Go through the records below and show every line with the string "Business".

---- DATA RECORDS

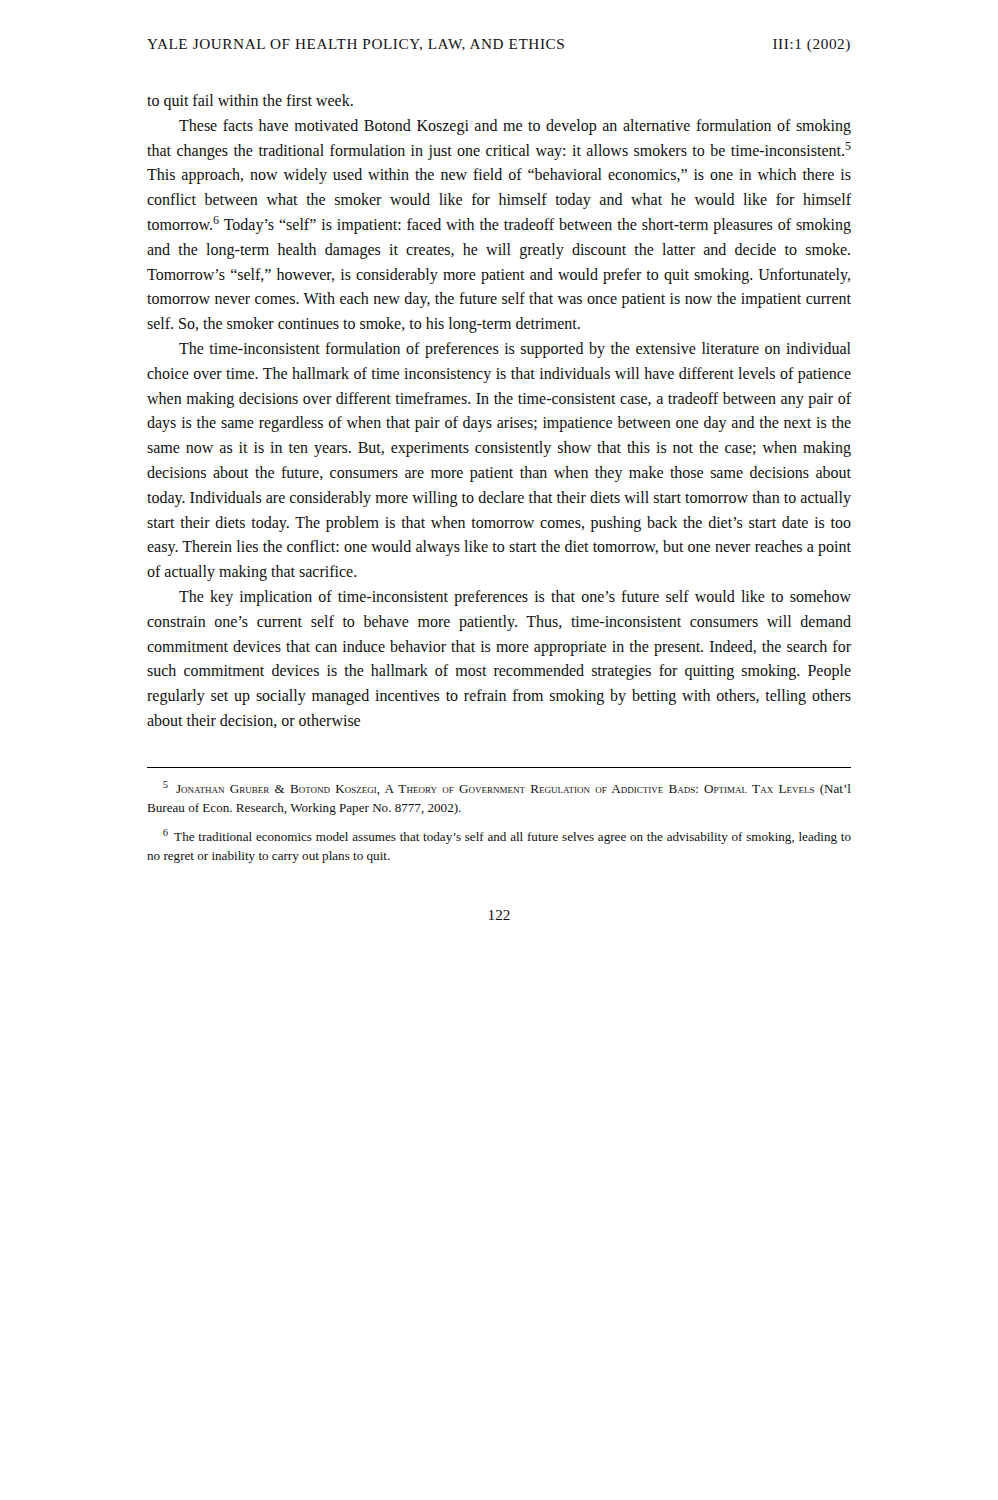Yale Journal of Health Policy, Law, and Ethics III:1 (2002)
to quit fail within the first week.
These facts have motivated Botond Koszegi and me to develop an alternative formulation of smoking that changes the traditional formulation in just one critical way: it allows smokers to be time-inconsistent.5 This approach, now widely used within the new field of “behavioral economics,” is one in which there is conflict between what the smoker would like for himself today and what he would like for himself tomorrow.6 Today’s “self” is impatient: faced with the tradeoff between the short-term pleasures of smoking and the long-term health damages it creates, he will greatly discount the latter and decide to smoke. Tomorrow’s “self,” however, is considerably more patient and would prefer to quit smoking. Unfortunately, tomorrow never comes. With each new day, the future self that was once patient is now the impatient current self. So, the smoker continues to smoke, to his long-term detriment.
The time-inconsistent formulation of preferences is supported by the extensive literature on individual choice over time. The hallmark of time inconsistency is that individuals will have different levels of patience when making decisions over different timeframes. In the time-consistent case, a tradeoff between any pair of days is the same regardless of when that pair of days arises; impatience between one day and the next is the same now as it is in ten years. But, experiments consistently show that this is not the case; when making decisions about the future, consumers are more patient than when they make those same decisions about today. Individuals are considerably more willing to declare that their diets will start tomorrow than to actually start their diets today. The problem is that when tomorrow comes, pushing back the diet’s start date is too easy. Therein lies the conflict: one would always like to start the diet tomorrow, but one never reaches a point of actually making that sacrifice.
The key implication of time-inconsistent preferences is that one’s future self would like to somehow constrain one’s current self to behave more patiently. Thus, time-inconsistent consumers will demand commitment devices that can induce behavior that is more appropriate in the present. Indeed, the search for such commitment devices is the hallmark of most recommended strategies for quitting smoking. People regularly set up socially managed incentives to refrain from smoking by betting with others, telling others about their decision, or otherwise
5 Jonathan Gruber & Botond Koszegi, A Theory of Government Regulation of Addictive Bads: Optimal Tax Levels (Nat’l Bureau of Econ. Research, Working Paper No. 8777, 2002).
6 The traditional economics model assumes that today’s self and all future selves agree on the advisability of smoking, leading to no regret or inability to carry out plans to quit.
122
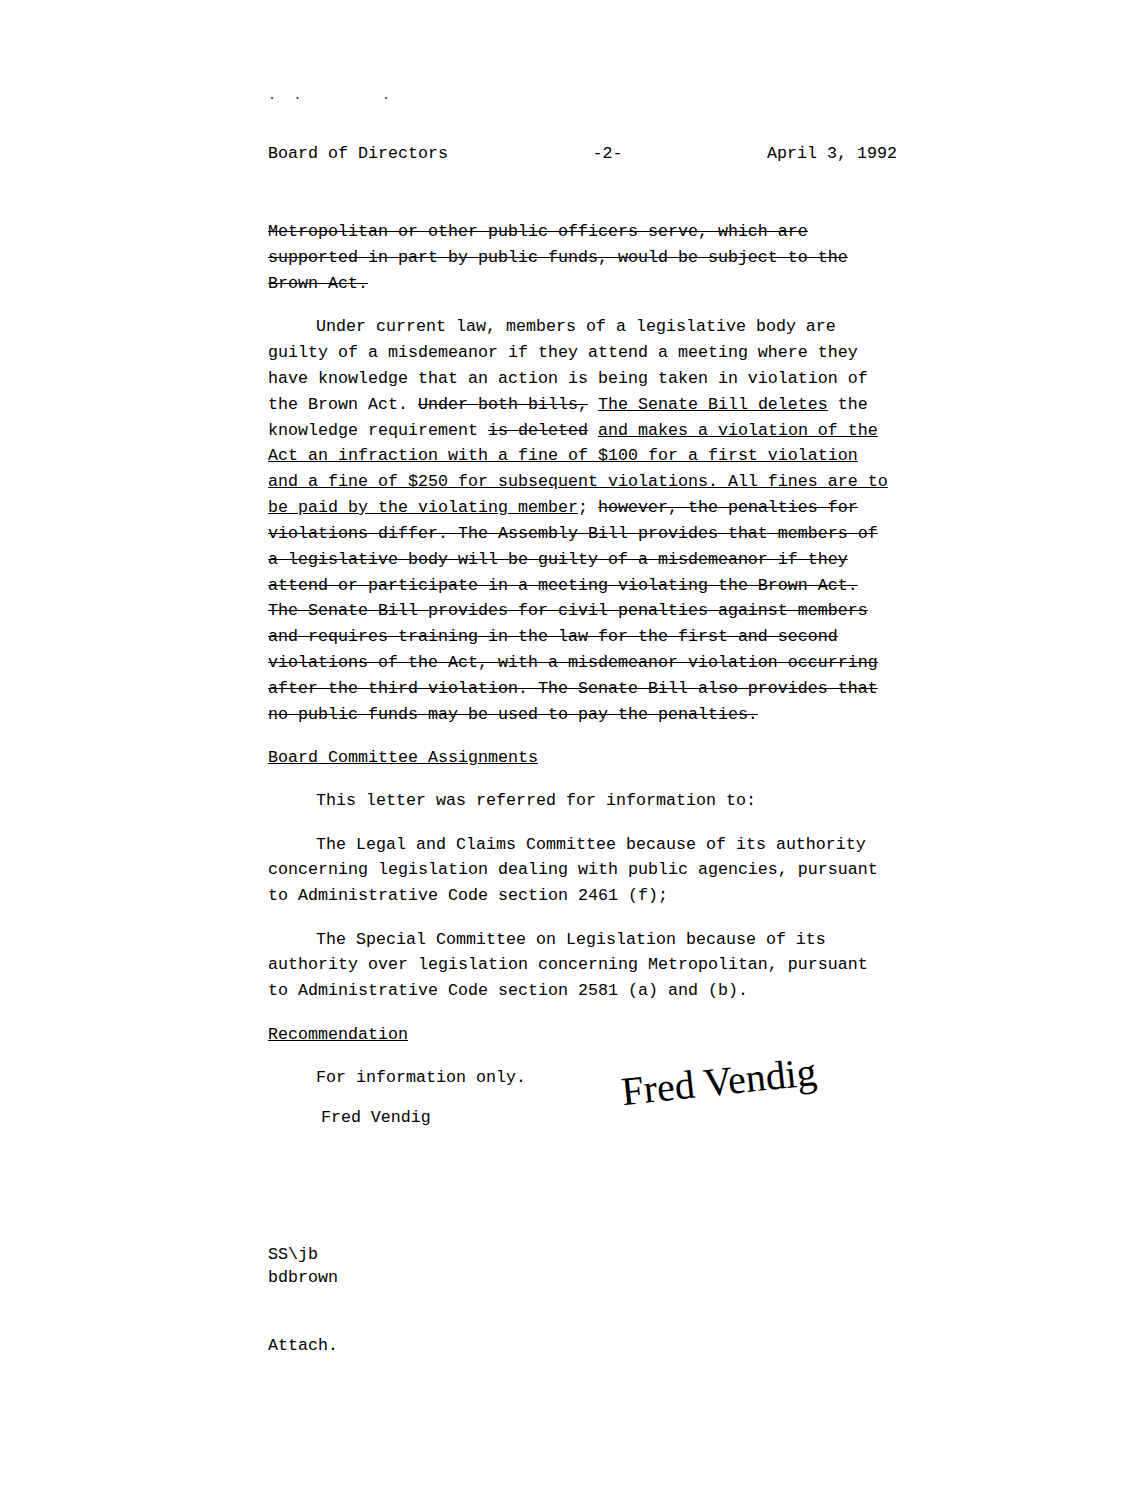. . .
Board of Directors -2- April 3, 1992
Metropolitan or other public officers serve, which are supported in part by public funds, would be subject to the Brown Act.
Under current law, members of a legislative body are guilty of a misdemeanor if they attend a meeting where they have knowledge that an action is being taken in violation of the Brown Act. Under both bills, The Senate Bill deletes the knowledge requirement is deleted and makes a violation of the Act an infraction with a fine of $100 for a first violation and a fine of $250 for subsequent violations. All fines are to be paid by the violating member; however, the penalties for violations differ. The Assembly Bill provides that members of a legislative body will be guilty of a misdemeanor if they attend or participate in a meeting violating the Brown Act. The Senate Bill provides for civil penalties against members and requires training in the law for the first and second violations of the Act, with a misdemeanor violation occurring after the third violation. The Senate Bill also provides that no public funds may be used to pay the penalties.
Board Committee Assignments
This letter was referred for information to:
The Legal and Claims Committee because of its authority concerning legislation dealing with public agencies, pursuant to Administrative Code section 2461 (f);
The Special Committee on Legislation because of its authority over legislation concerning Metropolitan, pursuant to Administrative Code section 2581 (a) and (b).
Recommendation
For information only.
Fred Vendig
Fred Vendig
SS\jb
bdbrown
Attach.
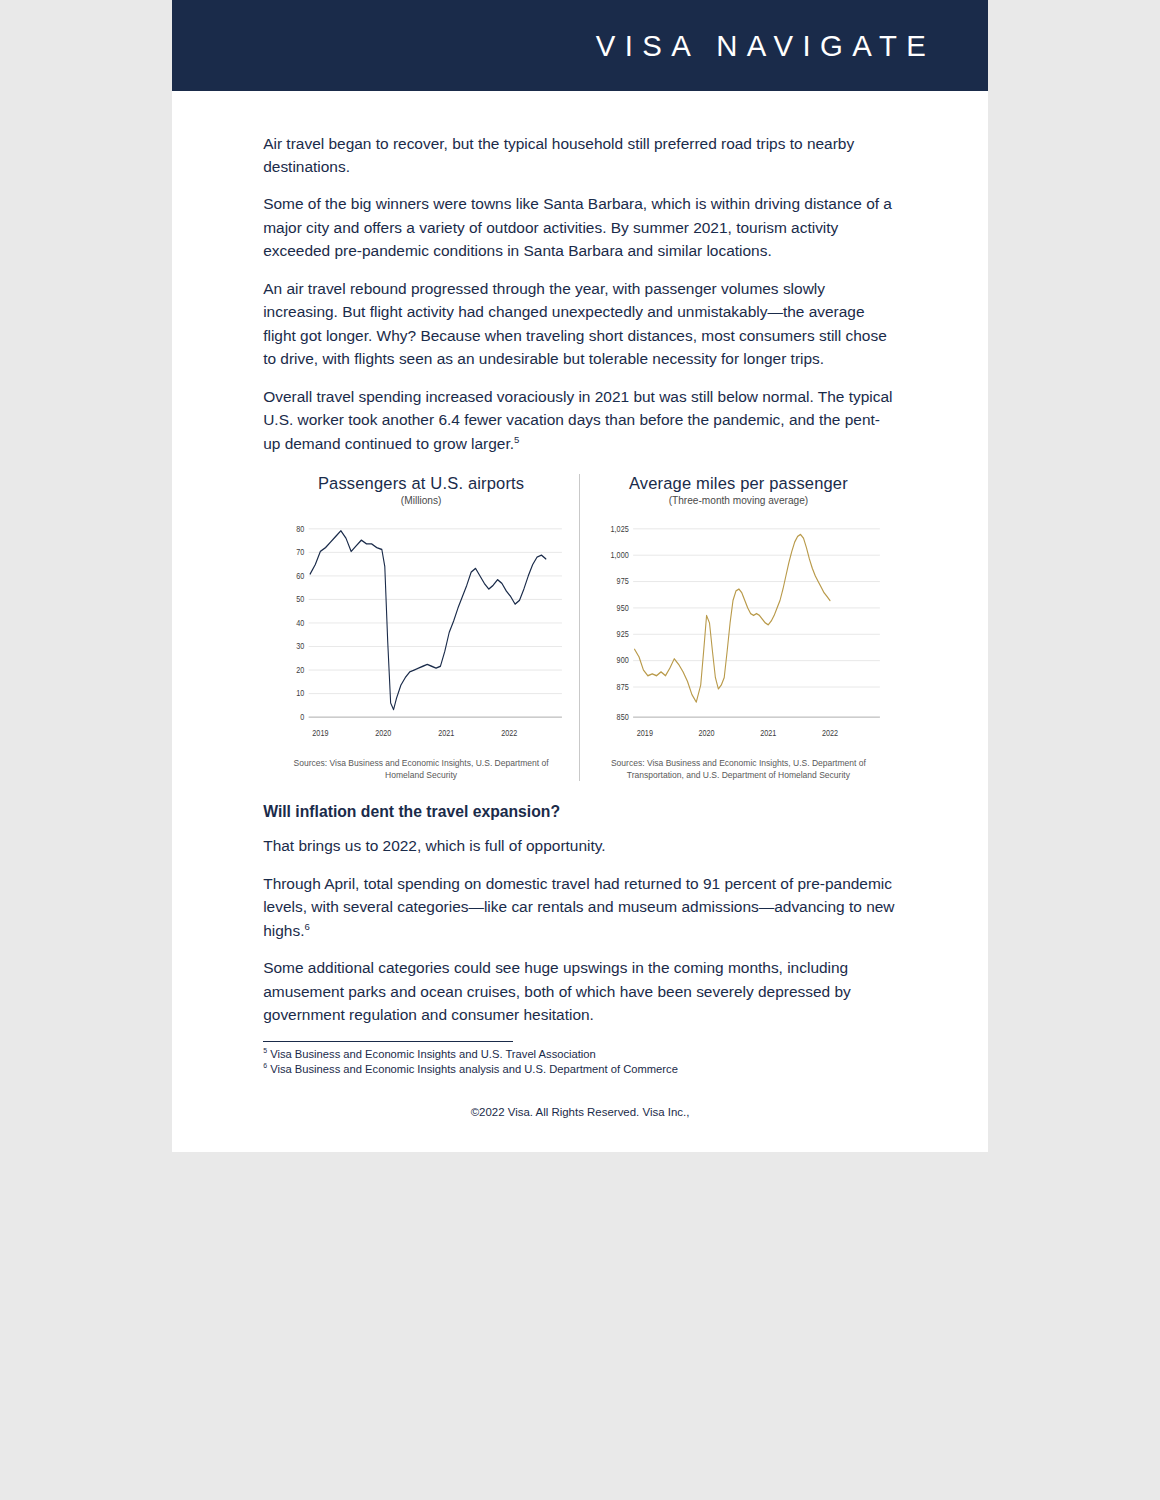Visa Navigate
Air travel began to recover, but the typical household still preferred road trips to nearby destinations.
Some of the big winners were towns like Santa Barbara, which is within driving distance of a major city and offers a variety of outdoor activities. By summer 2021, tourism activity exceeded pre-pandemic conditions in Santa Barbara and similar locations.
An air travel rebound progressed through the year, with passenger volumes slowly increasing. But flight activity had changed unexpectedly and unmistakably—the average flight got longer. Why? Because when traveling short distances, most consumers still chose to drive, with flights seen as an undesirable but tolerable necessity for longer trips.
Overall travel spending increased voraciously in 2021 but was still below normal. The typical U.S. worker took another 6.4 fewer vacation days than before the pandemic, and the pent-up demand continued to grow larger.5
Passengers at U.S. airports
(Millions)
80 70 60 50 40 30 20 10 0 2019 2020 2021 2022
Sources: Visa Business and Economic Insights, U.S. Department of Homeland Security
Average miles per passenger
(Three-month moving average)
1,025 1,000 975 950 925 900 875 850 2019 2020 2021 2022
Sources: Visa Business and Economic Insights, U.S. Department of Transportation, and U.S. Department of Homeland Security
Will inflation dent the travel expansion?
That brings us to 2022, which is full of opportunity.
Through April, total spending on domestic travel had returned to 91 percent of pre-pandemic levels, with several categories—like car rentals and museum admissions—advancing to new highs.6
Some additional categories could see huge upswings in the coming months, including amusement parks and ocean cruises, both of which have been severely depressed by government regulation and consumer hesitation.
5 Visa Business and Economic Insights and U.S. Travel Association
6 Visa Business and Economic Insights analysis and U.S. Department of Commerce
©2022 Visa. All Rights Reserved. Visa Inc.,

--------

* [YOUR RESPONSE]
Sources: Visa Business and Economic Insights, U.S. Department of Homeland Security
Sources: Visa Business and Economic Insights, U.S. Department of Transportation, and U.S. Department of Homeland Security
5 Visa Business and Economic Insights and U.S. Travel Association
6 Visa Business and Economic Insights analysis and U.S. Department of Commerce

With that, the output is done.